Tasks to carry out:
a) In the BI platforms passage, copy word for word the part starting at "Spago provides a" and ending at "highlight data points.".
b) Answer these from the BI platforms passage:
(i) In which languages is Spago's documentation published?
(ii) What does GeoBI build?
(iii) Which other vendor is Pentaho said to be like in having excellent dashboards and report builders for non-technical users?
c) List every charting feature that the BI platforms passage says Pentaho incorporates.

Spago is a pure open-source BI platform. All of the software is open source and free of cost, as opposed to the more common model of a limited-feature community edition, and then advanced features that cost money. Support services, custom development, and recorded training courses are available for purchase. Spago is based in Italy, and the documentation is published in French and English.
Spago provides a number of different prefab domains, which are SpagoBI tailored for different use cases. For example, a retail business could use Real-time BI to track sales trends hourly, and make sure that hot items are always stocked. The Mobile BI works in concert with Real-time BI, so that managers can track trends from any location. GeoBI builds maps showing location-based analysis of patterns and trends. Spago also offers custom services and will build your BI however you need.

Pentaho

Pentaho is the other big open source BI vendor. Pentaho, like Jaspersoft, has excellent dashboards and report builders for non-technical users. Pentaho incorporates a lot of nice charting features like scatterplots, geo-mapping, bubble charts, lasso filtering, heat grids, and multiple ways to highlight data points.

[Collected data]
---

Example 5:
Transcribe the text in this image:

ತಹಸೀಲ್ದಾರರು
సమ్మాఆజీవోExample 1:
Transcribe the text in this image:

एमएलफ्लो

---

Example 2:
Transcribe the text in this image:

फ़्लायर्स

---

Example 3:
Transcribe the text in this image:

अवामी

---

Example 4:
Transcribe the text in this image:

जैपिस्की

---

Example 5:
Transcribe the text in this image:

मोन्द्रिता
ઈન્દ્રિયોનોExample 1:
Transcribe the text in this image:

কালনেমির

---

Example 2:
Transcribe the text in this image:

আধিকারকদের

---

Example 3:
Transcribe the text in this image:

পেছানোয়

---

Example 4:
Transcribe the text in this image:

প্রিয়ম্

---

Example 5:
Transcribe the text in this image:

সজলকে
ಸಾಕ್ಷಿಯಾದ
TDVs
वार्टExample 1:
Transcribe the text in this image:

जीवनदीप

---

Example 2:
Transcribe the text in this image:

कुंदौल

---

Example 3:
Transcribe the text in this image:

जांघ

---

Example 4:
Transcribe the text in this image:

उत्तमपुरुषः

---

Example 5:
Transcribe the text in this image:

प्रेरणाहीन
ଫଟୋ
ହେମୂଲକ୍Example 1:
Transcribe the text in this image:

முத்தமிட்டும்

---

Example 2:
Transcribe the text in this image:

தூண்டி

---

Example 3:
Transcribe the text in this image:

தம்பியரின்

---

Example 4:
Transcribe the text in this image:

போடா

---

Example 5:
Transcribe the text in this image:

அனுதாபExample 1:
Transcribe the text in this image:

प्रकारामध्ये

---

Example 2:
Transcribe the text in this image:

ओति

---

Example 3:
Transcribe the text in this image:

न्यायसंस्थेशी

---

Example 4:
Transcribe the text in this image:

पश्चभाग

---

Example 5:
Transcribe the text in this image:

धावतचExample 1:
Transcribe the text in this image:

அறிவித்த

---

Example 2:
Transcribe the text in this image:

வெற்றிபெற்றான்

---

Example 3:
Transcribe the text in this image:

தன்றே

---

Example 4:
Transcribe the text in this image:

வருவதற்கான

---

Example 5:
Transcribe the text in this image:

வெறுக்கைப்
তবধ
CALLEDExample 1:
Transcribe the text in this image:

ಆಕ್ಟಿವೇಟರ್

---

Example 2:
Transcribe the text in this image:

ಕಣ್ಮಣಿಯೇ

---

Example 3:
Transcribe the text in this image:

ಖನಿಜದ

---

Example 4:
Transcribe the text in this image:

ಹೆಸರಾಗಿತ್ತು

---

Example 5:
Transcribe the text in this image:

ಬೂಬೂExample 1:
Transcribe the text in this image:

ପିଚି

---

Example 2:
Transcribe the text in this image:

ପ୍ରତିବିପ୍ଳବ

Results by task:
a)
Spago provides a number of different prefab domains, which are SpagoBI tailored for different use cases. For example, a retail business could use Real-time BI to track sales trends hourly, and make sure that hot items are always stocked. The Mobile BI works in concert with Real-time BI, so that managers can track trends from any location. GeoBI builds maps showing location-based analysis of patterns and trends. Spago also offers custom services and will build your BI however you need.

Pentaho

Pentaho is the other big open source BI vendor. Pentaho, like Jaspersoft, has excellent dashboards and report builders for non-technical users. Pentaho incorporates a lot of nice charting features like scatterplots, geo-mapping, bubble charts, lasso filtering, heat grids, and multiple ways to highlight data points.

b)
(i) French and English
(ii) Maps showing location-based analysis of patterns and trends
(iii) Jaspersoft

c) Scatterplots, geo-mapping, bubble charts, lasso filtering, heat grids, multiple ways to highlight data points